Page-level text extractions:
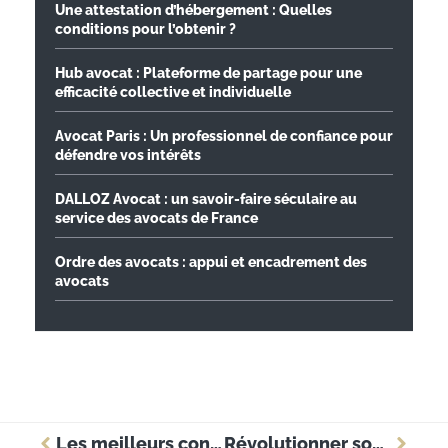
Une attestation d’hébergement : Quelles
conditions pour l’obtenir ?
Hub avocat : Plateforme de partage pour une
efficacité collective et individuelle
Avocat Paris : Un professionnel de confiance pour
défendre vos intérêts
DALLOZ Avocat : un savoir-faire séculaire au
service des avocats de France
Ordre des avocats : appui et encadrement des
avocats
Les meilleurs conseils pour rédiger une lettre de résiliation de contrat d’assurance
Révolutionner son business : les principales étapes d’une transformation réussie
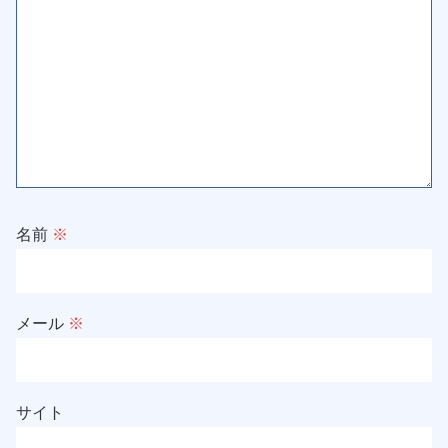
名前
※
メール
※
サイト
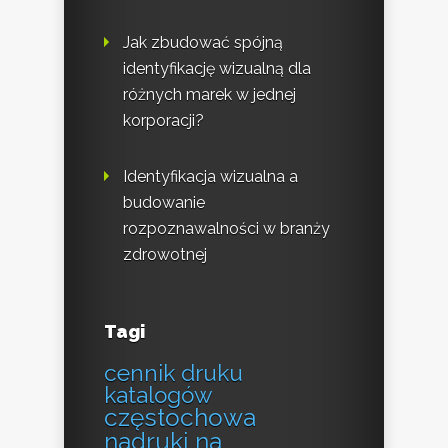
Jak zbudować spójną
identyfikację wizualną dla
różnych marek w jednej
korporacji?
Identyfikacja wizualna a
budowanie
rozpoznawalności w branży
zdrowotnej
Tagi
cennik druku
katalogów
częstochowa
nadruki na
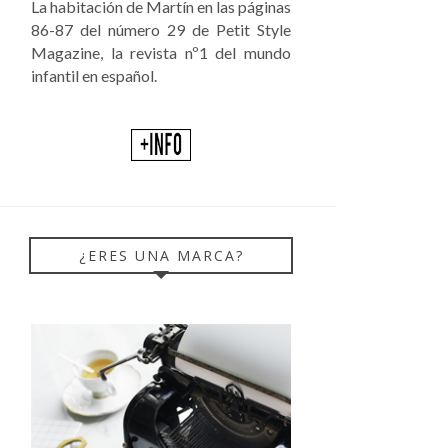
La habitación de Martín en las páginas
86-87 del número 29 de Petit Style
Magazine, la revista nº1 del mundo
infantil en español.
¿ERES UNA MARCA?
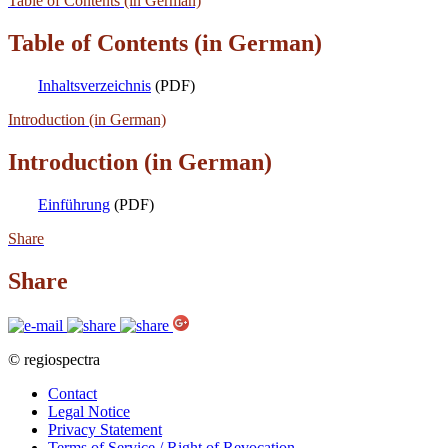
Table of Contents (in German)
Table of Contents (in German)
Inhaltsverzeichnis
(PDF)
Introduction (in German)
Introduction (in German)
Einführung
(PDF)
Share
Share
© regiospectra
Contact
Legal Notice
Privacy Statement
Terms of Service / Right of Revocation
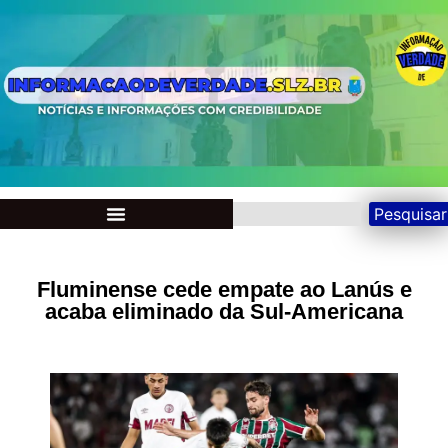
Pesquisar
Fluminense cede empate ao Lanús e
acaba eliminado da Sul-Americana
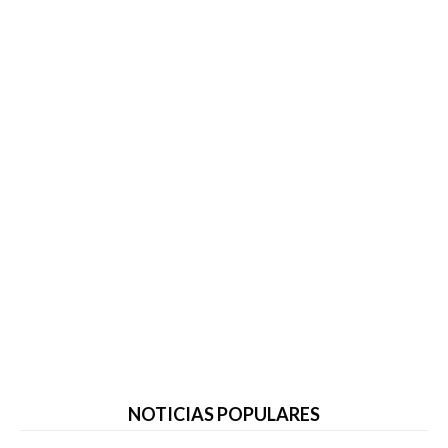
NOTICIAS POPULARES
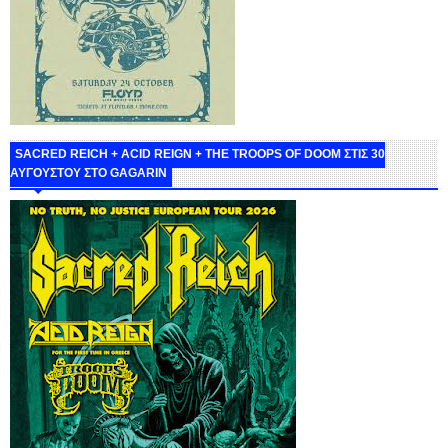
SACRED REICH + ACID REIGN + THE TROOPS OF DOOM ΣΤΙΣ 30
ΑΥΓΟΥΣΤΟΥ ΣΤΟ GAGARIN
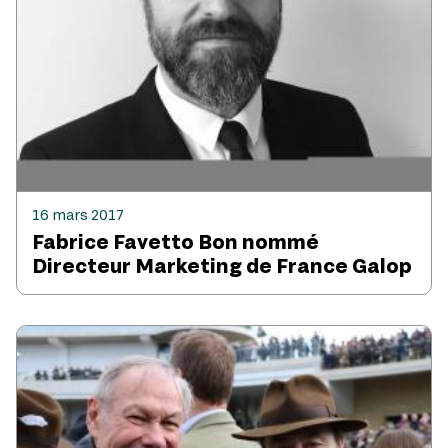
16 mars 2017
Fabrice Favetto Bon nommé
Directeur Marketing de France Galop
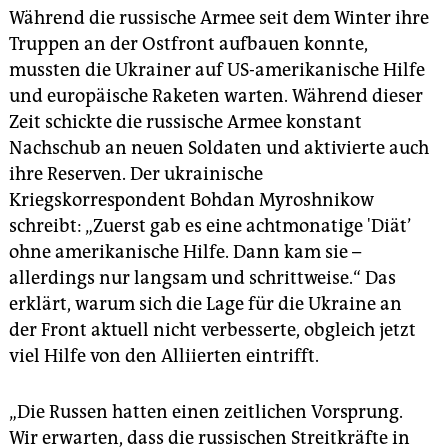
Während die russische Armee seit dem Winter ihre
Truppen an der Ostfront aufbauen konnte,
mussten die Ukrainer auf US-amerikanische Hilfe
und europäische Raketen warten. Während dieser
Zeit schickte die russische Armee konstant
Nachschub an neuen Soldaten und aktivierte auch
ihre Reserven. Der ukrainische
Kriegskorrespondent Bohdan Myroshnikow
schreibt: „Zuerst gab es eine achtmonatige 'Diät’
ohne amerikanische Hilfe. Dann kam sie –
allerdings nur langsam und schrittweise.“ Das
erklärt, warum sich die Lage für die Ukraine an
der Front aktuell nicht verbesserte, obgleich jetzt
viel Hilfe von den Alliierten eintrifft.
„Die Russen hatten einen zeitlichen Vorsprung.
Wir erwarten, dass die russischen Streitkräfte in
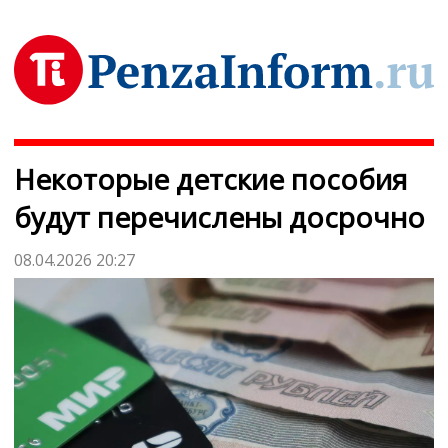
Некоторые детские пособия
будут перечислены досрочно
08.04.2026 20:27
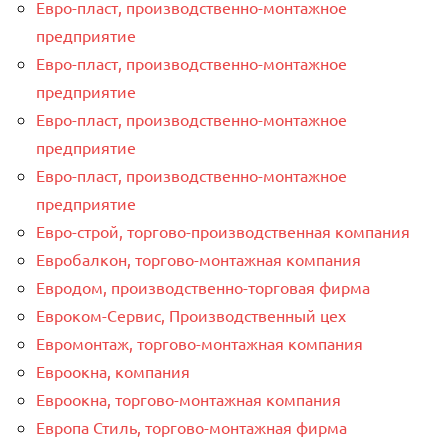
Евро-пласт, производственно-монтажное
предприятие
Евро-пласт, производственно-монтажное
предприятие
Евро-пласт, производственно-монтажное
предприятие
Евро-пласт, производственно-монтажное
предприятие
Евро-строй, торгово-производственная компания
Евробалкон, торгово-монтажная компания
Евродом, производственно-торговая фирма
Евроком-Сервис, Производственный цех
Евромонтаж, торгово-монтажная компания
Евроокна, компания
Евроокна, торгово-монтажная компания
Европа Стиль, торгово-монтажная фирма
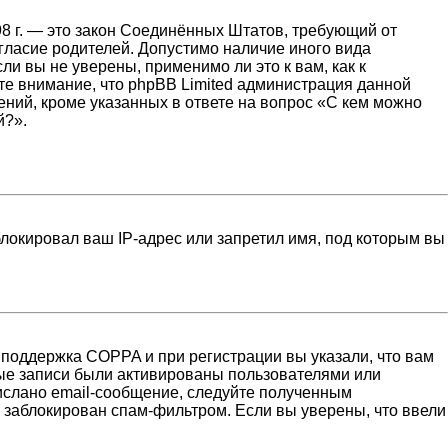
1998 г. — это закон Соединённых Штатов, требующий от
гласие родителей. Допустимо наличие иного вида
и вы не уверены, применимо ли это к вам, как к
те внимание, что phpBB Limited администрация данной
ний, кроме указанных в ответе на вопрос «С кем можно
й?».
локировал ваш IP-адрес или запретил имя, под которым вы
 поддержка COPPA и при регистрации вы указали, что вам
ные записи были активированы пользователями или
ислано email-сообщение, следуйте полученным
н заблокирован спам-фильтром. Если вы уверены, что ввели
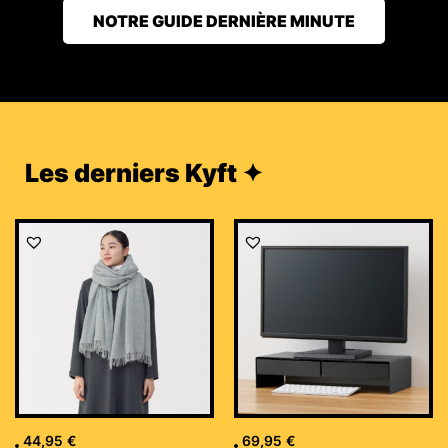
NOTRE GUIDE DERNIÈRE MINUTE
Les derniers Kyft ✦
44,95
€
69,95
€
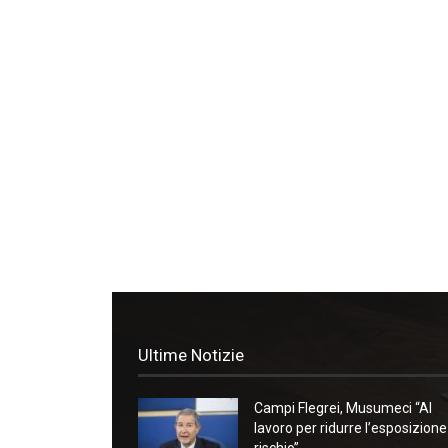
Ultime Notizie
Campi Flegrei, Musumeci “Al
lavoro per ridurre l’esposizione
rischio”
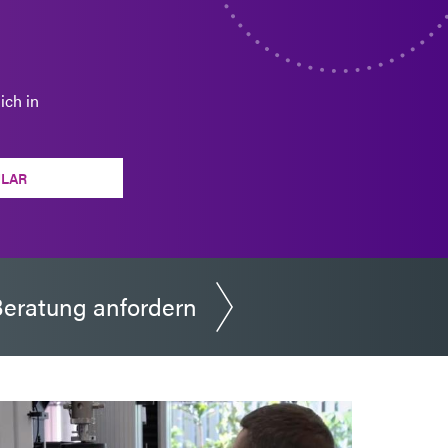
ich in
LAR
eratung anfordern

_What this task involves_. Take the lines above starting at the one containing "einen zeitlichen Vorsprung." and ending at the one containing "гласие родителей. Допустимо", and print them again exactly, without pictures.

_Response area_.
„Die Russen hatten einen zeitlichen Vorsprung.
Wir erwarten, dass die russischen Streitkräfte in
Некоторые детские пособия
будут перечислены досрочно
08.04.2026 20:27
Евро-пласт, производственно-монтажное
предприятие
Евро-пласт, производственно-монтажное
предприятие
Евро-пласт, производственно-монтажное
предприятие
Евро-пласт, производственно-монтажное
предприятие
Евро-строй, торгово-производственная компания
Евробалкон, торгово-монтажная компания
Евродом, производственно-торговая фирма
Евроком-Сервис, Производственный цех
Евромонтаж, торгово-монтажная компания
Евроокна, компания
Евроокна, торгово-монтажная компания
Европа Стиль, торгово-монтажная фирма
1998 г. — это закон Соединённых Штатов, требующий от
гласие родителей. Допустимо наличие иного вида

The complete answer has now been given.